GPIO.setdefaultsymbols("default_ascii")

Output:

Terminal output: ASCII characters used for LED symbols


Note

If working with the Darth-Vader-RPi library, you can use ASCII LED symbols when running the start_dv script by assigning the value “default_ascii” to the default_led_symbols setting in the main configuration file:

"default_led_symbols": "default_ascii",

See also

Method #2: use the command-line option -a

When running the SimulRPi.run_examples script, you can use the command-line option -a which will make use of ASCII-based LED symbols:

$ run_examples -s -e -1 -a

Output:

Terminal output: ASCII characters used for LED symbols


Multiple lines of LED symbols

When running the SimulRPi.run_examples script, if you get the following:

Bad display when running the script in a small terminal window

It means that you are running the script within a too small terminal window, less than the length of a displayed line.

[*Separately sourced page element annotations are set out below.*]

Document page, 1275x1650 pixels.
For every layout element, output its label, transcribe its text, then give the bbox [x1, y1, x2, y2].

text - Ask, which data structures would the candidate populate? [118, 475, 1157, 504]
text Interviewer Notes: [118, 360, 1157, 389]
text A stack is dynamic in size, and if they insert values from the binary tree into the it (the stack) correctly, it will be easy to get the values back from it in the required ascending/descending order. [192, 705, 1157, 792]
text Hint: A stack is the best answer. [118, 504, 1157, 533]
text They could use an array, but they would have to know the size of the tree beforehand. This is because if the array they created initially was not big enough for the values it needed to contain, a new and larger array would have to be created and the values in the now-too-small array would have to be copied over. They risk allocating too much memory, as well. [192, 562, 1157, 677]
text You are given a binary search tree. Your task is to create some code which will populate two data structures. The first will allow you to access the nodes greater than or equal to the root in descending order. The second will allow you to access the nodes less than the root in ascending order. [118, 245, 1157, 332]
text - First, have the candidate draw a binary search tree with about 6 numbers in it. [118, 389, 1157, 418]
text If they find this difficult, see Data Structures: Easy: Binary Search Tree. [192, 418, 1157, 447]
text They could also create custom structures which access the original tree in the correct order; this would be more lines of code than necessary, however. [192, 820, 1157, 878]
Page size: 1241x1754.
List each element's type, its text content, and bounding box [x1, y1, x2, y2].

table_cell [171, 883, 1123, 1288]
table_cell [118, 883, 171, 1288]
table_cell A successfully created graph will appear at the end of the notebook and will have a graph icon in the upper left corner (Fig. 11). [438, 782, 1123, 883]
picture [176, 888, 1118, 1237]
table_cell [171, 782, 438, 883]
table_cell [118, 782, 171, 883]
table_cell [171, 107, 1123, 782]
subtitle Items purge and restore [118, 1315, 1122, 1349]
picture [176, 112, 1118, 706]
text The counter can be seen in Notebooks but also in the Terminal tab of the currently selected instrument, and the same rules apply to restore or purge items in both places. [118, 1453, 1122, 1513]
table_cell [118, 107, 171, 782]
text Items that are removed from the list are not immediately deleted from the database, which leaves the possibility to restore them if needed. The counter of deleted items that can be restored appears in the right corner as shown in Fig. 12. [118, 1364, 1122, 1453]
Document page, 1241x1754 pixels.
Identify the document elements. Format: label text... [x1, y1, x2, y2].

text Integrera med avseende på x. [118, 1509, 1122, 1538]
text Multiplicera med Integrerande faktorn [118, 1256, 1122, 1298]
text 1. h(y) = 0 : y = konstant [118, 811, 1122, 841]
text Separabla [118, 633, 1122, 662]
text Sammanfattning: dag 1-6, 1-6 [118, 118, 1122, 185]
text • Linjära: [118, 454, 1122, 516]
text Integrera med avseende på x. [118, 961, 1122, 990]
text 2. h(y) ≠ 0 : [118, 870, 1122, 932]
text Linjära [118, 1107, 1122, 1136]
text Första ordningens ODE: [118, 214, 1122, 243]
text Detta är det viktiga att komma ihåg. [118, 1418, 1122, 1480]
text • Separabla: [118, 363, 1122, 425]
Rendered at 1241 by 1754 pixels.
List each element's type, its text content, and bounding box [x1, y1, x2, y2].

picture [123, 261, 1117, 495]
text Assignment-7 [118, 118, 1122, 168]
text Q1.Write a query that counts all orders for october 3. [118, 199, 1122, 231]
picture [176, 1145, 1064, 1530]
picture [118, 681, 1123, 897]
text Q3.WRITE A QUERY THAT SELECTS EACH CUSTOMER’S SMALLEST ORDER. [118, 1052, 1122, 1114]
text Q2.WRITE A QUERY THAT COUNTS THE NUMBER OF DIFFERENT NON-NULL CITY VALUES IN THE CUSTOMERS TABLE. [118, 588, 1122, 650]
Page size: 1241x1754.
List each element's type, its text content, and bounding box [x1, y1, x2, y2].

Solution: enlarge the window

The solution is to simply enlarge your terminal window a little bit:

Good display when running the script in a larger terminal window

Technical explanation: the script is supposed to display the LEDs turning ON and OFF always on the same line. That is, when a line of LEDs is displayed, the script goes to the beginning of the line to display the next state of LEDs by printing over the previous LEDs.

However, when the window is too small, the first line of LEDs that gets printed overflows on the second line since there is not enough space to print everything on the first line. Then, the script won’t be able to overwrite the first line of LEDs because it will be positioned on the second line instead. So you get this display of multiple lines of LEDs.